Stored data
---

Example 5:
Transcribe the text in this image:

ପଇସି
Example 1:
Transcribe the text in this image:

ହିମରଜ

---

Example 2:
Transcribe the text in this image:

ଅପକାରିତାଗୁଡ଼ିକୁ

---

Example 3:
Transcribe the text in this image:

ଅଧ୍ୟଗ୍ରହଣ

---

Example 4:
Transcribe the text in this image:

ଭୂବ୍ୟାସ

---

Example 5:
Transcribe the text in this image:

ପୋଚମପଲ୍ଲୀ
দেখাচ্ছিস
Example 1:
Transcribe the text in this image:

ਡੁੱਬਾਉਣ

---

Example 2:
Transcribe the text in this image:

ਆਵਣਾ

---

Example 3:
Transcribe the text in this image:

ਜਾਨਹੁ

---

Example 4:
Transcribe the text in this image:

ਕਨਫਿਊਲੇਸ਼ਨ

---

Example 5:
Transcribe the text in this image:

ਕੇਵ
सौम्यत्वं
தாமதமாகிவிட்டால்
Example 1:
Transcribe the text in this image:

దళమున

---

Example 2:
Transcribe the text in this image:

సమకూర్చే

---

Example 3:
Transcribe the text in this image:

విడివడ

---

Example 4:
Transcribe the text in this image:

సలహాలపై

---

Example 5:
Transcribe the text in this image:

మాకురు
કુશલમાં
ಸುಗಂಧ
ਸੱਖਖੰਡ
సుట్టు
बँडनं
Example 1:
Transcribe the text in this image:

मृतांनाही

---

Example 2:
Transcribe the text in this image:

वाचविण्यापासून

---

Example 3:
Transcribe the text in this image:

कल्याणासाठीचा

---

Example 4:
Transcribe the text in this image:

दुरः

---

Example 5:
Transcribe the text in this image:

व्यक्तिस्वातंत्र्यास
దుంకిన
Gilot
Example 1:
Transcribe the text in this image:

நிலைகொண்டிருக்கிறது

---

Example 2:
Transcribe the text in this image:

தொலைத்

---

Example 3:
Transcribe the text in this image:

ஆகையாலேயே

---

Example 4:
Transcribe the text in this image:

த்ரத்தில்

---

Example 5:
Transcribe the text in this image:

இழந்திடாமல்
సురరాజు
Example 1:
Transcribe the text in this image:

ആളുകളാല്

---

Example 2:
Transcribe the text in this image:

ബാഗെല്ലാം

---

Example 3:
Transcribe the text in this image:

*Task statement*
Reproduce the full set of entries above exactly, without dropping a line.

*Output below*
---

Example 5:
Transcribe the text in this image:

ପଇସି
Example 1:
Transcribe the text in this image:

ହିମରଜ

---

Example 2:
Transcribe the text in this image:

ଅପକାରିତାଗୁଡ଼ିକୁ

---

Example 3:
Transcribe the text in this image:

ଅଧ୍ୟଗ୍ରହଣ

---

Example 4:
Transcribe the text in this image:

ଭୂବ୍ୟାସ

---

Example 5:
Transcribe the text in this image:

ପୋଚମପଲ୍ଲୀ
দেখাচ্ছিস
Example 1:
Transcribe the text in this image:

ਡੁੱਬਾਉਣ

---

Example 2:
Transcribe the text in this image:

ਆਵਣਾ

---

Example 3:
Transcribe the text in this image:

ਜਾਨਹੁ

---

Example 4:
Transcribe the text in this image:

ਕਨਫਿਊਲੇਸ਼ਨ

---

Example 5:
Transcribe the text in this image:

ਕੇਵ
सौम्यत्वं
தாமதமாகிவிட்டால்
Example 1:
Transcribe the text in this image:

దళమున

---

Example 2:
Transcribe the text in this image:

సమకూర్చే

---

Example 3:
Transcribe the text in this image:

విడివడ

---

Example 4:
Transcribe the text in this image:

సలహాలపై

---

Example 5:
Transcribe the text in this image:

మాకురు
કુશલમાં
ಸುಗಂಧ
ਸੱਖਖੰਡ
సుట్టు
बँडनं
Example 1:
Transcribe the text in this image:

मृतांनाही

---

Example 2:
Transcribe the text in this image:

वाचविण्यापासून

---

Example 3:
Transcribe the text in this image:

कल्याणासाठीचा

---

Example 4:
Transcribe the text in this image:

दुरः

---

Example 5:
Transcribe the text in this image:

व्यक्तिस्वातंत्र्यास
దుంకిన
Gilot
Example 1:
Transcribe the text in this image:

நிலைகொண்டிருக்கிறது

---

Example 2:
Transcribe the text in this image:

தொலைத்

---

Example 3:
Transcribe the text in this image:

ஆகையாலேயே

---

Example 4:
Transcribe the text in this image:

த்ரத்தில்

---

Example 5:
Transcribe the text in this image:

இழந்திடாமல்
సురరాజు
Example 1:
Transcribe the text in this image:

ആളുകളാല്

---

Example 2:
Transcribe the text in this image:

ബാഗെല്ലാം

---

Example 3:
Transcribe the text in this image:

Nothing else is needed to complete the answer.